→ Passage provided:
§

A Gallic literary legend

BIOGRAPHY: Rimbaud: The Double Life of a Rebel By Edmund White Atlantic Books, 192pp. £16

BIOGRAPHY: Rimbaud: The Double Life of a RebelBy Edmund White Atlantic Books, 192pp. £16.99 JUST AS THE life of Arthur Rimbaud is untidy, some of his best poems are full of a strange order. His life is a gift to biographers, his personality alarming, mysterious, dramatic, packed with contradictions, hidden depths and many shallows, writes Colm Tóibín

His poems also have been a real challenge to English translators because their tone is so deeply connected to the rhythm in the original French, the obscurities and indeed the sense of a controlled poetic diction fundamental to the boldness of the overall effect.

§

→ Given information:
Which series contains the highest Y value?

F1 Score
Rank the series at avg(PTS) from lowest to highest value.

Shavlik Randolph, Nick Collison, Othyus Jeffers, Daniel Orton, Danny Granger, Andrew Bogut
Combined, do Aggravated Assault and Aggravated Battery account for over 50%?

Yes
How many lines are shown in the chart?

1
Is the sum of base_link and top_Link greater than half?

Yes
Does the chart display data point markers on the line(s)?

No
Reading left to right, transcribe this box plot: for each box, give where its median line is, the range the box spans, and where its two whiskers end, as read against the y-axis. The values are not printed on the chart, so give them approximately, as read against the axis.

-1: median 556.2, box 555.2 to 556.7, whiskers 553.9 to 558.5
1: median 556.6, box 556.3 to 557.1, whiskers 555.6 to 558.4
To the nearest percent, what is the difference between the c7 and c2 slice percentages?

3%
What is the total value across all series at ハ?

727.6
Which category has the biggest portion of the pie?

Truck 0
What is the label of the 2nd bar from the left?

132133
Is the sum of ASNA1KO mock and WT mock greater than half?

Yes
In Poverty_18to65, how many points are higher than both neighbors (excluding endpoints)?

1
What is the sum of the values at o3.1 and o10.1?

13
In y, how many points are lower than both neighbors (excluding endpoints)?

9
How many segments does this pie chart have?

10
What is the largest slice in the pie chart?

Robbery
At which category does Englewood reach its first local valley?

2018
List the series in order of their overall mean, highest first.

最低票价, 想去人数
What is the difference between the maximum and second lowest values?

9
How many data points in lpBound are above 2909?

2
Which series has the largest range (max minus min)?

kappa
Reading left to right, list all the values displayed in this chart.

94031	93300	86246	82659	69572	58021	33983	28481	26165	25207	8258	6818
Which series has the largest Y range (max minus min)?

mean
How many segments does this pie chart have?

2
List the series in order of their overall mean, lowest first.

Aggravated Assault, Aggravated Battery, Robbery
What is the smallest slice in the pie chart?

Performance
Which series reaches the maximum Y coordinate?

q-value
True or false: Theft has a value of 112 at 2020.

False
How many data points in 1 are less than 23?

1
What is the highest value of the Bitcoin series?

§

→ Your instructions:
Rewrite the review of the Rimbaud biography from "A Gallic literary" up to and including "the overall effect.", putting "verses" in place of each occurrence of "poems".

→ Response to the task:
A Gallic literary legend

BIOGRAPHY: Rimbaud: The Double Life of a Rebel By Edmund White Atlantic Books, 192pp. £16

BIOGRAPHY: Rimbaud: The Double Life of a RebelBy Edmund White Atlantic Books, 192pp. £16.99 JUST AS THE life of Arthur Rimbaud is untidy, some of his best verses are full of a strange order. His life is a gift to biographers, his personality alarming, mysterious, dramatic, packed with contradictions, hidden depths and many shallows, writes Colm Tóibín

His verses also have been a real challenge to English translators because their tone is so deeply connected to the rhythm in the original French, the obscurities and indeed the sense of a controlled poetic diction fundamental to the boldness of the overall effect.